Martín Carrizo estaba desaparecido luego de un temporal que tuvo lugar mucho tiempo atrás, -Hugo no debiste molestarte en venir – exclamó Simón.
Hugo le respondió que ya debían volver; sin embargo, quedó sorprendido, casi pasmado y con menos prisa al ver a Martín y a tanta gente.
El ambiente asemejaba a un retrato de antaño, había un aura extraña en el aire y todos andaban en sus cosas, como en una especie de realidad alterna donde el tiempo nunca pasó.
-Espérame en la orilla Hugo, debo terminar lo que vine a hacer- indicó el cura. Hugo al ver que la cosa andaba muy relajada, y que los rumores de las islas que se comían a la gente parecían desvanecerse al ver tantas personas en ese lugar, volvió hacia la playa silbando, algo meditabundo y pensando en cómo la gente del pueblo vivió carcomida por ese miedo tanto tiempo, al fin y al cabo eran solo unas islas como cualquier otra.
El reloj dio las seis y su tic tac ya no estremecía a Hugo, en ese momento, Simón Carrasco salió caminando de la arboleda, mas pálido de lo normal y con un bulto de forma alargada envuelto totalmente en hojas de palma y amarrado con lianas, llamó a Hugo para que le ayude a subirlo, le encargó que lo desenvolviera con cuidado al llegar, y luego lo acomodaron en la parte trasera de la canoa.

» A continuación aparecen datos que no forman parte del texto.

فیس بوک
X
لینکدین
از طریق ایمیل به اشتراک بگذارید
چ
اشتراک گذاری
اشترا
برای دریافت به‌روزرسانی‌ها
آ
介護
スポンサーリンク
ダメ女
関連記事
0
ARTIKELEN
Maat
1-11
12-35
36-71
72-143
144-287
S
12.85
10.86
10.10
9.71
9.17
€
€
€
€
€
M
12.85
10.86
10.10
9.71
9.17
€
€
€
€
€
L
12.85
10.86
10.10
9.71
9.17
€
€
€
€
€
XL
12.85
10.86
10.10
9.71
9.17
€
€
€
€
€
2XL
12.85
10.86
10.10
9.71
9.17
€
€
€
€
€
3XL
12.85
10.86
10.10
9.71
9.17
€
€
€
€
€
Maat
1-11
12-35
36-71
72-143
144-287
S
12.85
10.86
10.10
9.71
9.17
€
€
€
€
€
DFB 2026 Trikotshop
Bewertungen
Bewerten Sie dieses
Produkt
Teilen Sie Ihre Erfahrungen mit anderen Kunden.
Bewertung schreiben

Una vez que terminaron, Simón se despidió de Hugo, le dio su rosario y le dijo que mañana al amanecer retornaría a San Julián, que encargue a la gente estar tranquila y que no se preocupe por él. Le entregó dos monedas como paga y se marchó nuevamente isla adentro.

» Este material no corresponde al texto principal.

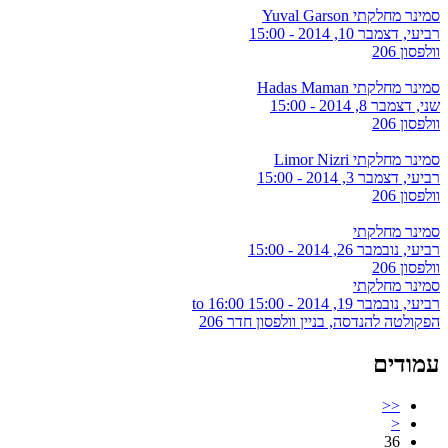
סמינר מחלקתי Yuval Garson
רביעי, דצמבר 10, 2014 - 15:00
וולפסון 206
סמינר מחלקתי Hadas Maman
שני, דצמבר 8, 2014 - 15:00
וולפסון 206
סמינר מחלקתי Limor Nizri
רביעי, דצמבר 3, 2014 - 15:00
וולפסון 206
סמינר מחלקתי
רביעי, נובמבר 26, 2014 - 15:00
וולפסון 206
סמינר מחלקתי
רביעי, נובמבר 19, 2014 -
15:00
to
16:00
הפקולטה להנדסה, בניין וולפסון חדר 206
עמודים
<<
<
36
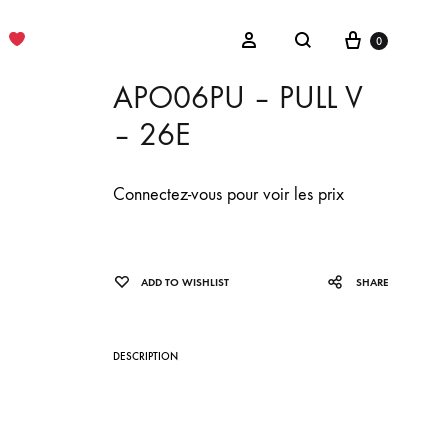
Cart
Sign in
0
Search
APO06PU – PULL V
– 26E
Connectez-vous pour voir les prix
ADD TO WISHLIST
SHARE
DESCRIPTION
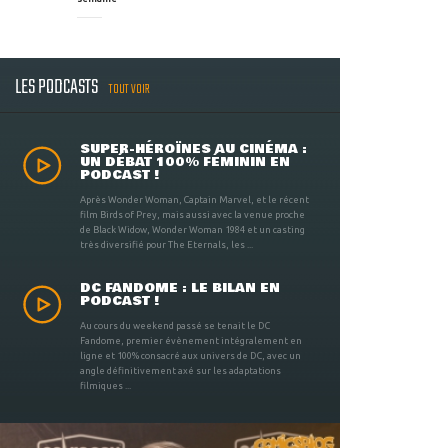
LES PODCASTS
TOUT VOIR
SUPER-HÉROÏNES AU CINÉMA :
UN DÉBAT 100% FÉMININ EN
PODCAST !
Après Wonder Woman, Captain Marvel, et le récent
film Birds of Prey, mais aussi avec la venue proche
de Black Widow, Wonder Woman 1984 et un casting
très diversifié pour The Eternals, les ...
DC FANDOME : LE BILAN EN
PODCAST !
Au cours du weekend passé se tenait le DC
Fandome, premier évènement intégralement en
ligne et 100% consacré aux univers de DC, avec un
angle définitivement axé sur les adaptations
filmiques ...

El viento soplaba de norte a sur, Hugo empezó a remar pero conforme se alejaba de la isla, sentía la canoa más y más pesada por las olas que empezaban a agitarse. Le restaba aún medio camino hasta San Julián, pero el cielo comenzaba a tejerse de nubes y a gruñir en estrepitosos relámpagos y truenos.

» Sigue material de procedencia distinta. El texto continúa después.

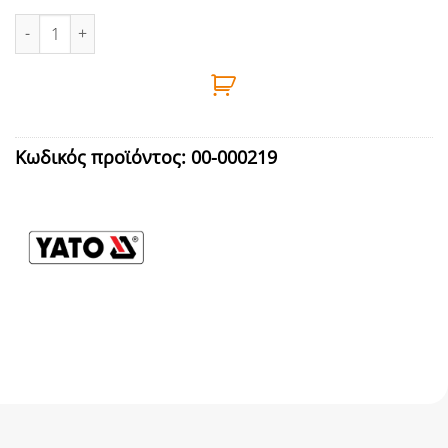
ΦΑΚΟΣ ΜΕΓΕΘΥΤΙΚΟΣ ΔΙΠΛΟΣ ΜΕ ΦΩΣ ΚΕΦΑΛΗΣ YATO - ΥΤ-7384
Κωδικός προϊόντος:
00-000219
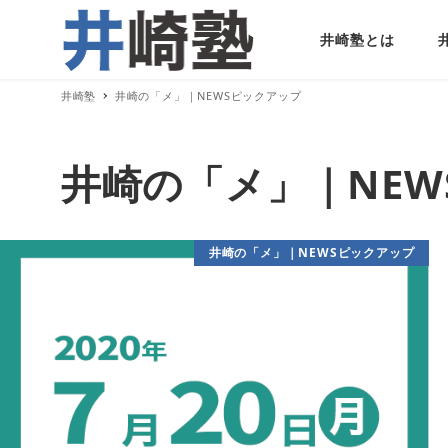
井崎塾とは
井崎塾
井崎の「メ」｜NEWSピックアップ
井崎の「メ」｜NEW
井崎の「メ」｜NEWSピックアップ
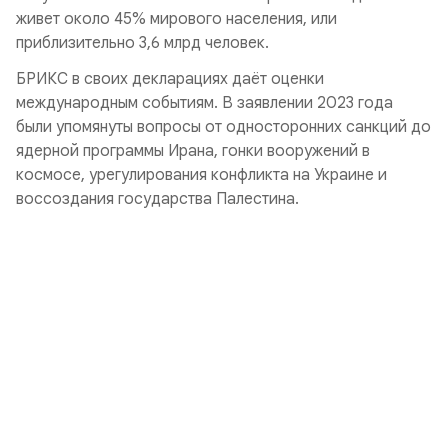
живет около 45% мирового населения, или
приблизительно 3,6 млрд человек.
БРИКС в своих декларациях даёт оценки
международным событиям. В заявлении 2023 года
были упомянуты вопросы от односторонних санкций до
ядерной программы Ирана, гонки вооружений в
космосе, урегулирования конфликта на Украине и
воссоздания государства Палестина.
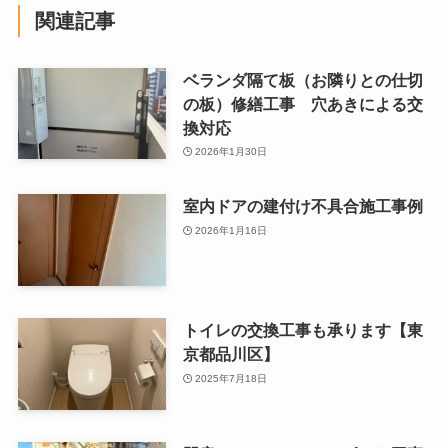
関連記事
ベランダ隔て板（お隣りとの仕切
の板）修繕工事 穴あきによる交
換対応
2026年1月30日
室内ドアの建付け不具合施工事例
2026年1月16日
トイレの交換工事も承ります【東
京都品川区】
2025年7月18日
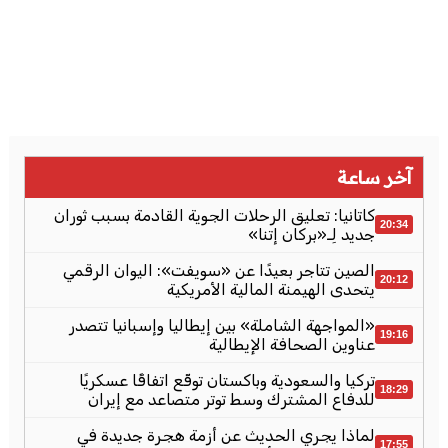
آخر ساعة
كاتانيا: تعليق الرحلات الجوية القادمة بسبب ثوران
20:34
جديد لِـ«بركان إتنا»
الصين تتاجر بعيدًا عن «سويفت»: اليوان الرقمي
20:12
يتحدى الهيمنة المالية الأمريكية
«المواجهة الشاملة» بين إيطاليا وإسبانيا تتصدر
19:16
عناوين الصحافة الإيطالية
تركيا والسعودية وباكستان توقّع اتفاقًا عسكريًا
18:29
للدفاع المشترك وسط توتر متصاعد مع إيران
لماذا يجري الحديث عن أزمة هجرة جديدة في
17:55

Hugo lamentó nuevamente la hora en que decidió ir para allá; el pánico se apoderó otra vez de él y vio cómo el mar empezaba a zarandear la embarcación mientras la lluvia iba agitando las aguas. Comenzó entonces una lucha por remar más rápido, por vencer al mar en su salvaje tempestad.
Las aguas lo dominaron y estuvo hora tras hora en un eterno suplicio, su cuerpo mojado y agotado por el esfuerzo poco a poco fue languideciendo, las fuerzas se le iban acabando y la lluvia en su rostro que caía sin cesar no le permitía ver si asomaba ya el puerto de San Julián.
Una batalla sin fin tuvo lugar aquella noche, hasta que Hugo decidió rendirse y someterse a la indómita voluntad del mar.
Los rayos del sol y el golpeteo de uno de los remos que sobrevivió a la tormenta despertaron a Hugo, que luego de remar toda la noche quedó exhausto y se había dormido, pero el sol en su rostro le hizo saber que estaba vivo y vio que estaba a pocos metros del puerto, donde para su sorpresa, casi todo el pueblo esperaba ansioso su llegada.
Dio las remadas finales y se encontró con una avalancha de preguntas sobre lo que vio en las islas de los perdidos y qué había sucedido con del padre, al fin y al cabo, habían estrenado al cura apenas un día antes.
Hugo bajó el bulto, ayudado por Carlos Sequeiros que estaba en medio de la gente, tranquilizó a todos y les contó lo que pasó.
Aseguró que el padre estaría esa misma mañana en el pueblo, porque él así lo había prometido, y delante de todos empezó a desamarrar las lianas del bulto. Palma tras palma fue descubriendo lo que había dentro del bulto, divisándose una tela gris color marengo que todos parecían haber visto alguna vez, era la sotana húmeda en el cuerpo de Simón Carrasco que tenía los brazos cruzados y la piel fría, tan fría que ni el sol de la costa pudo calentar, llevaba una nota en el pecho que decía:
«Me quedo aquí, ya no podré volver allá, me quedo, porque aquí necesitan un cura más que allá, y les aseguro que las islas ya no comerán a nadie más”.